Reference data is everywhere. References serve as the mortar holding together the walls of enterprise. Codes, indicators, types, and flags squirm all over each application in every organization. Solutions depend on known values existing at known points in the lifecycle of many business objects.
Reporting can only be interpreted via the control breaks and groupings of well-understood values appearing in expected columns. In fact, businesses live and die based on knowing the clear distinctions between “in process,” “shipped,” “received,” “billed,” and “paid,” or a similar progression of status.
If something that should be identified as a “closet” gets mislabeled as a “warehouse,” then bad decisions might be made. Terms such as “active,” “inactive,” and “canceled” may seem mundane and inconsequential, and when folks hear the term,“valid values,” their eyes glaze and expectations of interest diminish. But exciting or not, reference values and an understanding of them are important to every organization.
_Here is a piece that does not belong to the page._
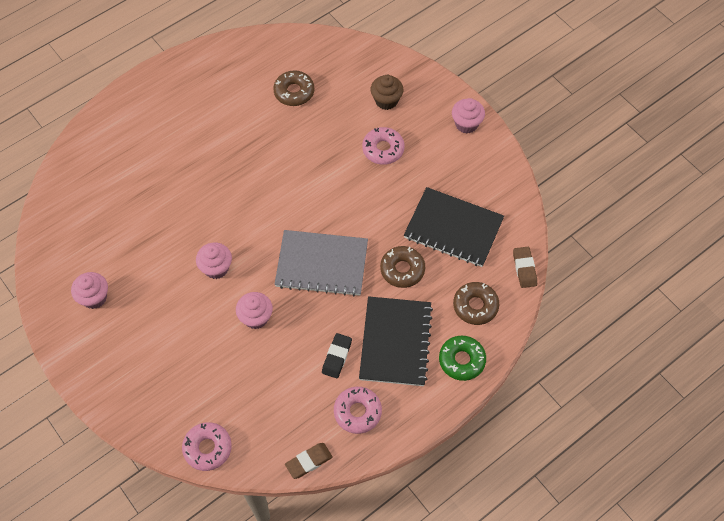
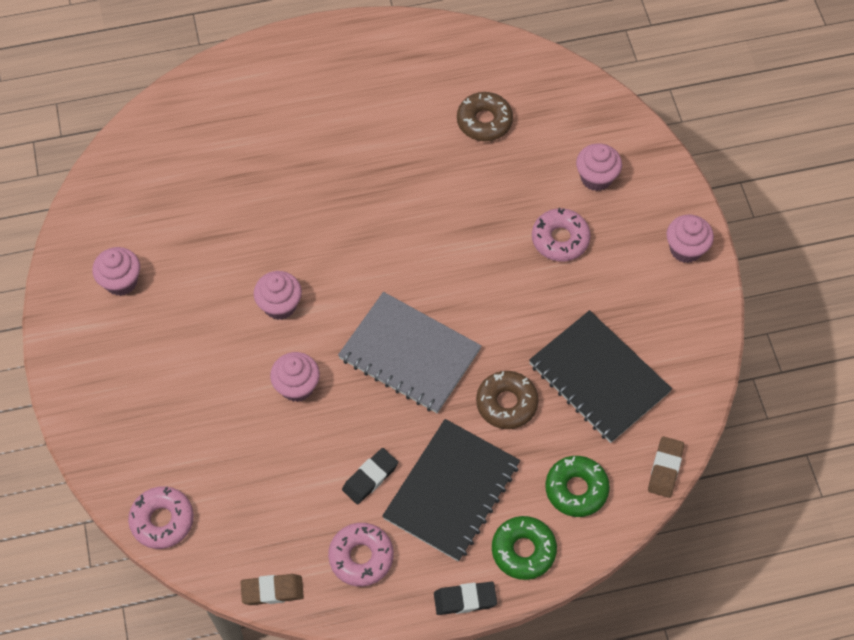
camera: 25 degrees right, 0 degrees up
brown cupcake [371,75,403,110] -> pink cupcake [576,143,622,191]
brown donut [453,282,499,325] -> green donut [545,456,610,517]
none -> black eraser [434,582,497,615]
The meaning behind values may be scattered all over the place. The listing of valid values and their intended business meaning may only exist as a mention inside a text definition in some data dictionary or an appendix of an application specification.
Some of these lists may have become important enough to be defined as unique rows inside a database table defining the answer domain for the spotlighted code or type. Or, perhaps a generic valid values table is defined. The downside of such a generic structure is that first, a new code now must exist that allows users of the generic table to identify the specific list within the many contained by the table in which they are interested. Second, the list within a conglomerated table can no longer serve as the source for a DBMS-defined referential integrity rule.
When they have a defined place to exist, these codes and meanings need to be kept up-to-date. Some lists may simply be defined once with no intention for them ever to be altered. These petrified values likely were populated via a hand-written insert script, and nothing may ever have been established to allow for changes. Some organizations may have developed patchwork applications based on tools such as MS Access or the like. Other organizations may have completely avoided worrying about a user interface and instead simply have a means of loading spreadsheets or comma-delimited files from a shared location. Larger organizations may have an ERP tool in place that manages reference data as a matter of course. Still other organizations may even have acquired a specific tool for reference data management. In addition to having a means of maintaining these value lists, any organization may not have clear identification of the individuals responsible for maintaining these lists. Business may want IT to handle it, while IT may want business to manage it.
As an organization matures in its data governance function, responsibilities, approaches, and even tools used will likely change. Regardless of the means employed, reference data needs to be supported across every organization. If business shirks responsibility for reference data, IT needs to step up to the plate and manage this area for the good of the business. A time will come when responsibilities will change. Certainly, the effort should be to maintain this data at a minimal cost; but at the same time, the chosen method needs to be stable and sustainable.
Not all costs are explicit, and not all costs hit the balance sheet today. Expending resources that provide for maintaining reference data, in a fashion that may seem costlier than an organization may want to spend today, can very well save money and prevent potential future errors and problems that may result from not thinking ahead.